In fact, as it happens, I can't help thinking that Beckham's luxury Crass shirt is a bizarre but brilliantly decadent move. If you're going to go around in a band t-shirt, at least do it with a little flair.

Wednesday, 5 October 2011

Party people: don't do it!

There’s a long and rather tedious history of political parties using pop tunes that get them into trouble with their creators.

Why oh why do they do it? Not why do they use music without apparently checking first, but … more importantly, why Primal Scream’s dire Rocks? Or why The Cure’s yucky Lovecats?

A failure of taste? Of imagination? Probably both. Using Bobby and the boys’ Rolling Stones number for Theresa May’s walk-off tune is not just bizarre (drugs, prostitution, er, freak shows … “Strip joints full of hunchbacks”) but musically witless. What was the point of this tune in the first place? Ersatz Stones for a mid-90s indie crowd. A blowsy howler of a song. In a moment of madness I actually bought a copy of the Give Out But Don’t Give Up CD. One of my least-inspired musical acquisitions.

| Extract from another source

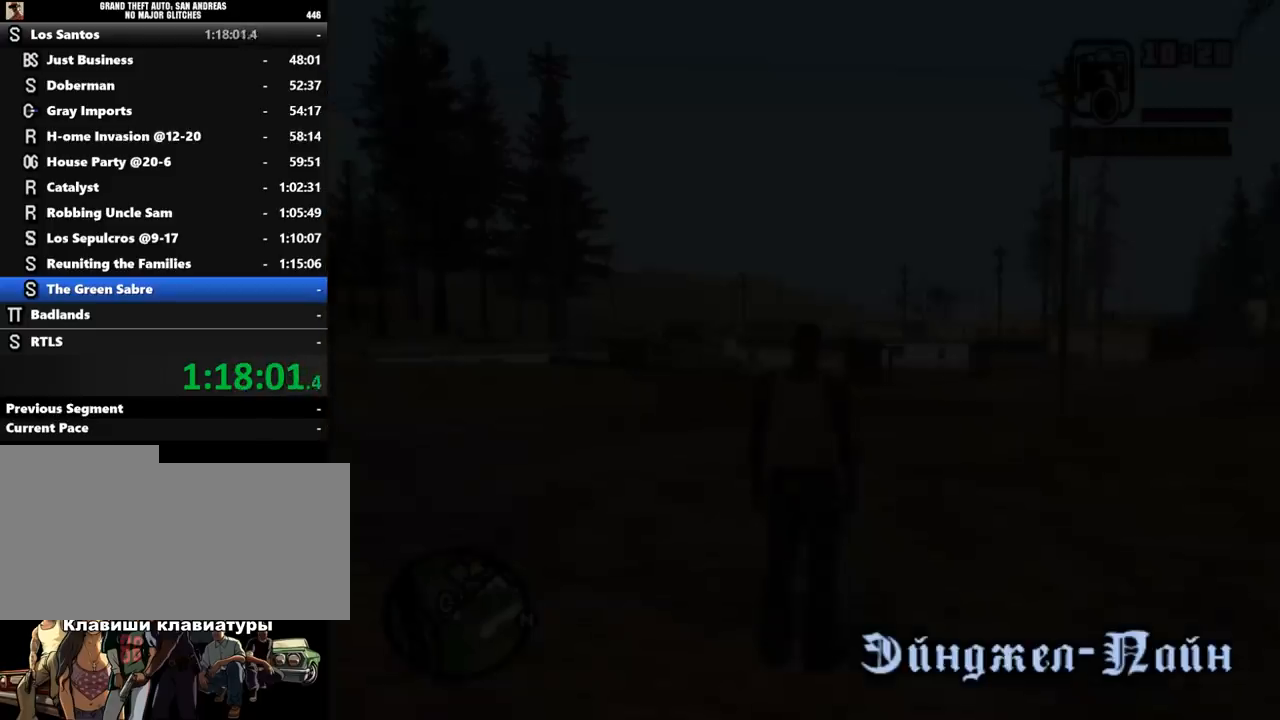
{"keys": ["w"], "mouse": [], "events": [[100, "shift_l", "up"], [200, "shift_l", "down"], [333, "shift_l", "up"], [333, "w", "down"], [367, "shift_l", "down"], [467, "shift_l", "up"]]}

Meanwhile, Lovecats. What can you say? The blockheaded “humour” of the Conservatives using a cat tune after the “catflap” row yesterday is one thing. But this one?  Bloody hell. Robert Smith at his most indigestibly saccharine, an over-insistent double bass and an irritating plinky-plonky piano. Supposedly a fun pop tune for the Goth kids, it was for me the moment when The Cure drifted off toward less interesting waters and never came back. I found The Head On The Door album pleasant but not exactly essential listening. After that … there was no after that really. 

So, OK, I’m not exactly thinking the Tories could have used The Cure’s Cold or Primal Scream’s Kill All Hippies, but … er, well they probably could have done actually. It would at least have shown a little imagination.

But in the end why bother anyway? Who are the politicos trying to fool? Throwing out a bit of mid-80s pop or mid-90s retread-rock doesn’t make them look au courant, or even knowingly retro. They’re not down with the kids (young ones or middle-aged ones) and I suspect they’re “connecting” with virtually no-one. To me it all looks and sounds tired. Slightly desperate. Stick to Elgar or The Beatles I say.